14590-screenshot.jpg

avatar
Expert Contributor

Hi Guys - can you please help me with this resolution? We are actually stuck with this issue. Looking for guidance.

avatar
Super Collaborator

@rajdip chaudhuri

I see you already have another HDP installation on that host you have added. Generally in a host which is newly added, you would not have /usr/hdp directory. Was this host already part of another cluster before adding it to this cluster?

And what softlink you would see in /usr/hdp/current ?

avatar
Expert Contributor

Yes, we had 2.3.4 installed in this node. However we have taken the following steps and its working fine now.

1) Deleted 2.3.4 and current folders under /usr/hdp

2) Restarted the ambari-agent

3) Took care of the issues found in pre run checks (like deleting old rpms, folders and users, etc.)

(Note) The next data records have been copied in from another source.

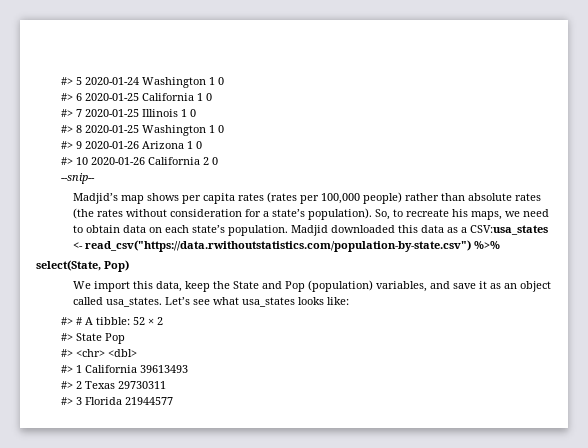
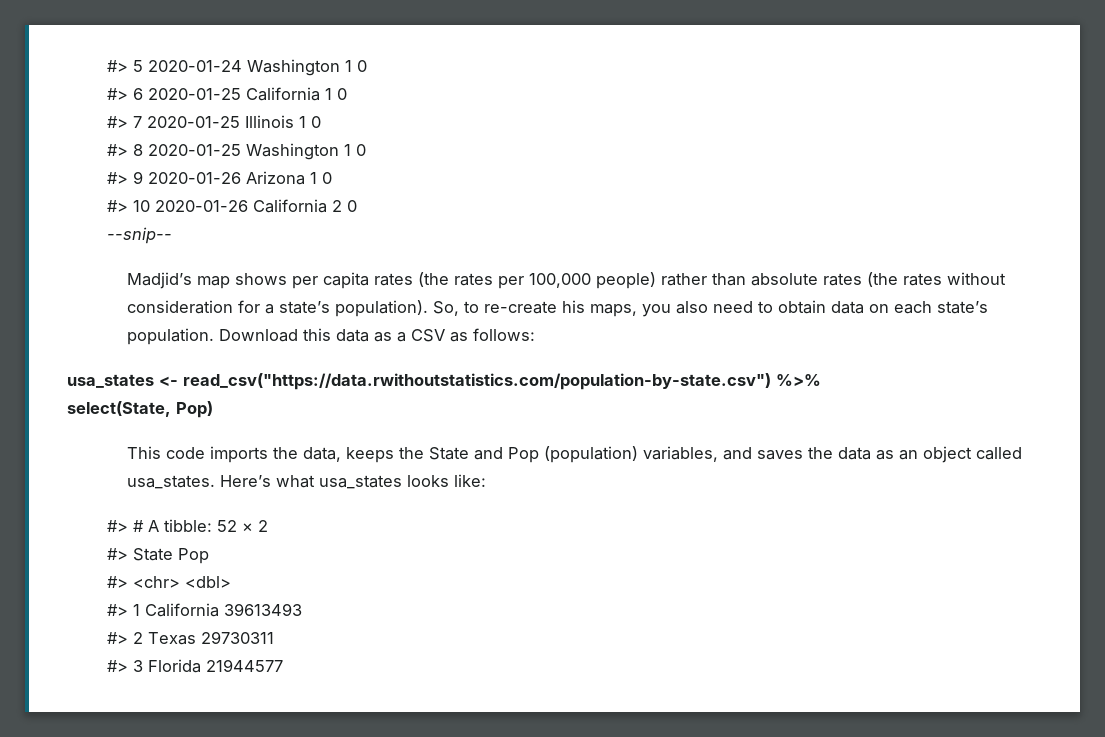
[266,192,297,203] (rates -> [417,272,493,287] (the rates
[405,209,449,217] recreate -> [483,301,557,314] re-create
[504,211,520,217] we -> [641,301,708,317] you also
[290,225,395,236] Madjid downloaded -> [218,329,298,342] Download
[469,225,548,235] CSV:usa_states -> [410,328,535,342] [67,374,154,388] CSV as follows: // usa_states
[72,281,210,292] We import this data, keep -> [126,446,394,463] This code imports the data, keeps
[452,281,487,289] save it -> [756,447,871,460] saves the data
[164,297,210,305] Let’s see -> [219,475,271,487] Here’s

4) Added the new host. However it required python-argparse rpm

5) Added Data Nodes, Node Managers and other services and they are working fine now.

avatar
Expert Contributor

Have also accepted the best answer above as I found out. Thanks for your guidance guys.

avatar
Expert Contributor

Yes, this node was part of one of the old HDP installations. However we have uninstalled that now and shifted to 2.5.3, a more stabler release. Have undertaken the current steps :

1) Deleted old 2.3.4 and current folder under /usr/hdp

2) Restarted the ambari agent

3) Added the new host again and took care of host run check issues (like pre-existing old 2.3.4 packages and users and folders. Have removed them)

4) Node was successfully added. But had to install a new rpm python-argparse

5) Added DataNode, Node Manager and clients in the new node successfully

Through ambari I can now see this node added successfully with required services.